# [Supplied data]

——

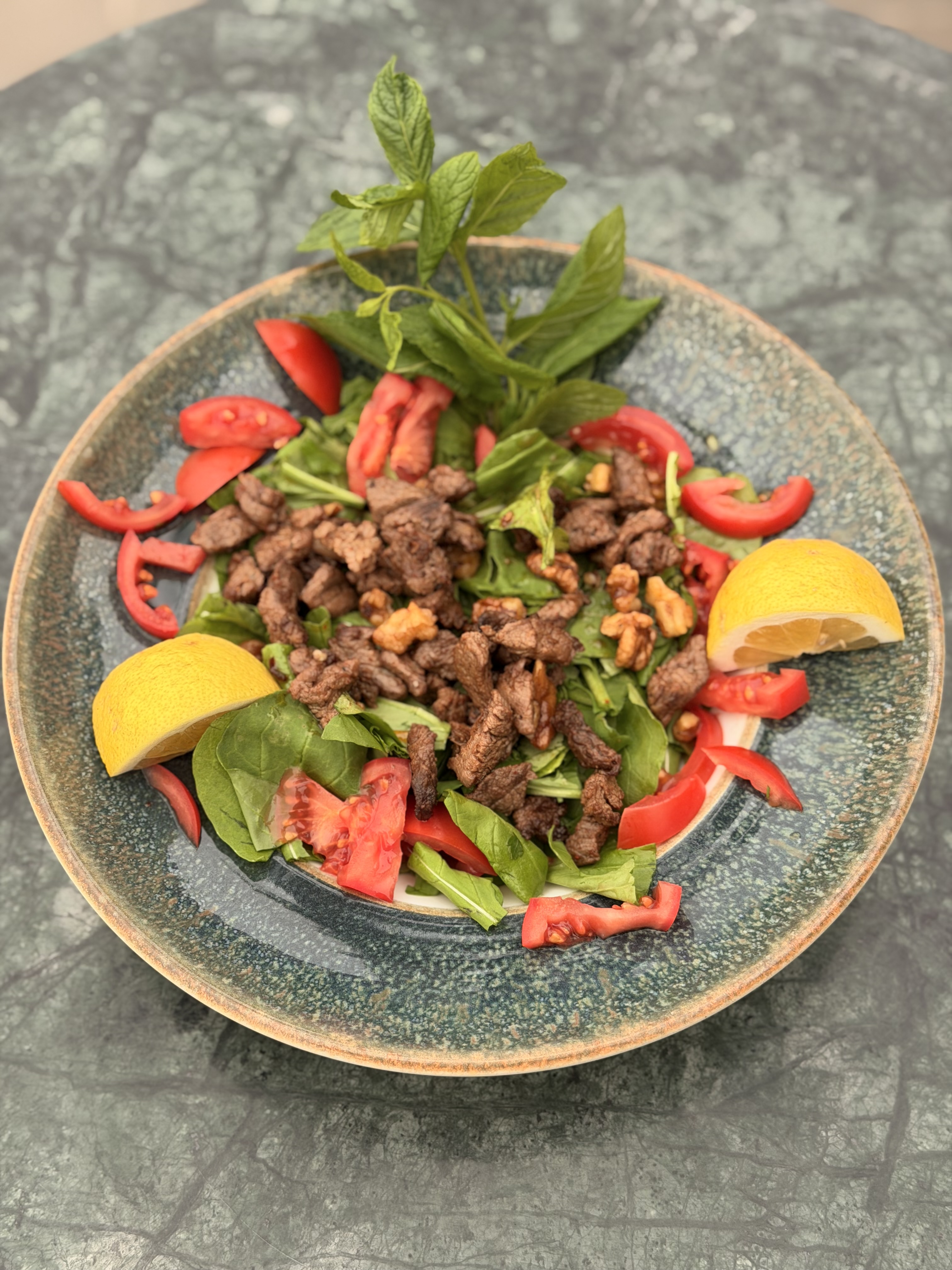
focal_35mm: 48
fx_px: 1760
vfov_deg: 39.7
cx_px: 476
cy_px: 635
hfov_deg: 30.3
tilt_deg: -63.0
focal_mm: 6.76
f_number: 1.78
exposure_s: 1/786
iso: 64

——

# [Required action]
Take the preceding listing and transcribe it exactly, skipping the pictures.

# [Answer box]
focal_35mm: 48
fx_px: 1760
vfov_deg: 39.7
cx_px: 476
cy_px: 635
hfov_deg: 30.3
tilt_deg: -63.0
focal_mm: 6.76
f_number: 1.78
exposure_s: 1/786
iso: 64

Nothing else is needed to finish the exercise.